In einer der dunkelsten Stunden seiner Ski-Karriere wird Urs Kryenbühl vor Augen geführt, dass das Schicksal noch sehr viel härter zuschlagen kann. Es ist am 29. Dezember 2022, als der Schwyzer am Tag nach seinem starken Auftritt beim Abfahrts-Klassiker in Bormio (Rang 6) den Super-G auf der «Stelvio» nach wenigen Toren beenden muss. Sein Knie hat einen üblen Schlag abbekommen, die Schmerzen sind entsprechend heftig.
Auf dem Weg zur medizinischen Untersuchung beim Swiss-Ski-Doc in Zürich wird Kryenbühl im Prättigau erneut gestoppt. In der Nähe von Grüsch GR hat sich ein riesiger Stau gebildet, nachdem ein Auto mit einem Lastwagen kollidiert ist. Der PW-Lenker verstirbt noch an der Unfallstelle. «In diesem Moment ist mir bei allem Frust über meinen schmerzlichen Zwischenfall im Super-G bewusst geworden, dass es deutlich schlimmere Dinge gibt als meine Verletzung.»
Deshalb reagiert der 29-Jährige ziemlich gefasst, als er ein paar Stunden später nach dem MRI in der Hirslanden-Klinik die Diagnose Kreuzbandriss erhält. Am Tag danach bringt der 1,72-Meter-Mann ein paar Gedanken in lyrischer Manier zu Papier. «Um meine Diagnose richtig verarbeiten zu können, habe ich erstmals seit meiner Schulzeit ein Gedicht geschrieben.»

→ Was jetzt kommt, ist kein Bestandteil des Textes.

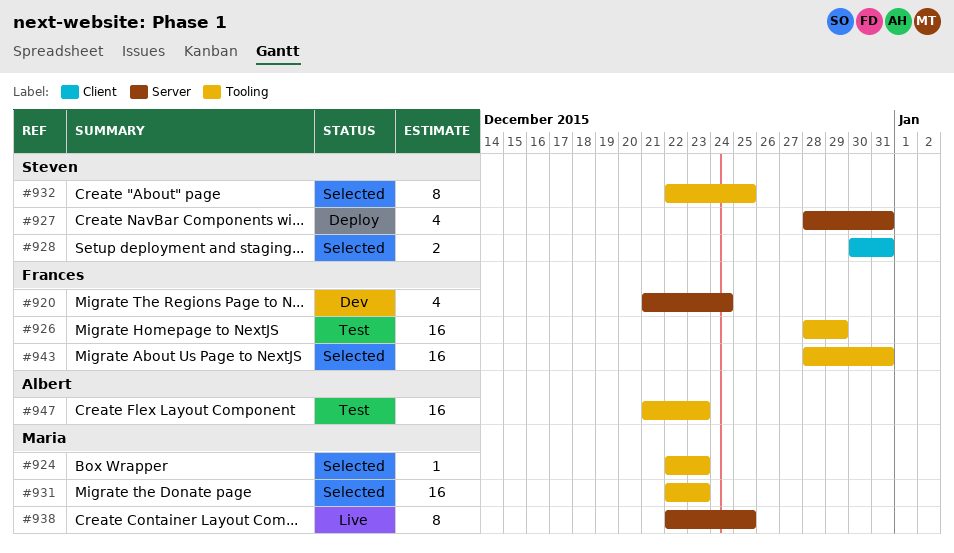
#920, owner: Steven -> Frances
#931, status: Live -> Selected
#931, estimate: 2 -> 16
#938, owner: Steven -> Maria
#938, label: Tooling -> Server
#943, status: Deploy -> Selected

Den Rückschlag in Gedichtform verarbeitet
Der Kernsatz von Kryenbühls lyrischer Verarbeitung: «Ich weiss, oh Skirennsport, mein alter Kumpel, es ist oft schön mit Dir, aber manchmal auch etwas dunkel. Wie Brüder sind wir, oh Skirennsport, Glück und Leid auf dem Weg vereint. ‹Doch was ist nun genau geschehen?›, werden Dich jetzt viele fragen. ‹Ganz einfach›, werde ich sagen, ‹ein weiterer Kreuzbandriss hat sich zugetragen›.»
Im Normalfall dauert es mindestens sechs Monate, bis ein Skirennfahrer nach einem Kreuzbandriss auf die Piste zurückkehren kann. Doch Kryenbühl fährt bereits jetzt wieder richtig schnell Ski. Vergangene Woche absolviert der Speed-Spezialist ein Abfahrtstraining in St. Moritz GR. Wie ist das möglich? Urs, der im Weltcup bisher dreimal den Sprung aufs Podest geschafft hat, behandelt seine Kreuzbandverletzung konservativ. «Unmittelbar nach dem MRI hat mir der Arzt klargemacht, dass eine Operation unumgänglich sei.»
Mehr Ski alpin
Drei Ärzte, zwei Meinungen
Doch aufgrund der starken Blutungen im Knie war eine sofortige Operation nicht möglich. «Und nach ein paar Wochen hat mir ein anderer Arzt von einer Operation abgeraten. Ich war deshalb lange hin- und hergerissen und hatte einige schlaflose Nächte. Ich habe dann noch einen dritten Arzt um seine Meinung gebeten. Nachdem sich auch dieser gegen eine Operation ausgesprochen hat, habe ich mich für eine konservative Behandlung entschieden.»
Zur Erinnerung: Nach der im Januar 2021 in Kitzbühel (Ö) erlittenen Kreuzbandverletzung hat Kryenbühl ebenfalls auf einen operativen Eingriff verzichtet. Die jüngsten Trainingsleistungen nähren die Hoffnung, dass diese Entscheidung richtig war. «Urs fährt schon wieder richtig gut Ski», schwärmen die beiden Abfahrt-Co-Trainer Willi Dettling und Mathias Briker. Es spricht also einiges für ein Happy End in diesem Abfahrer-Drama.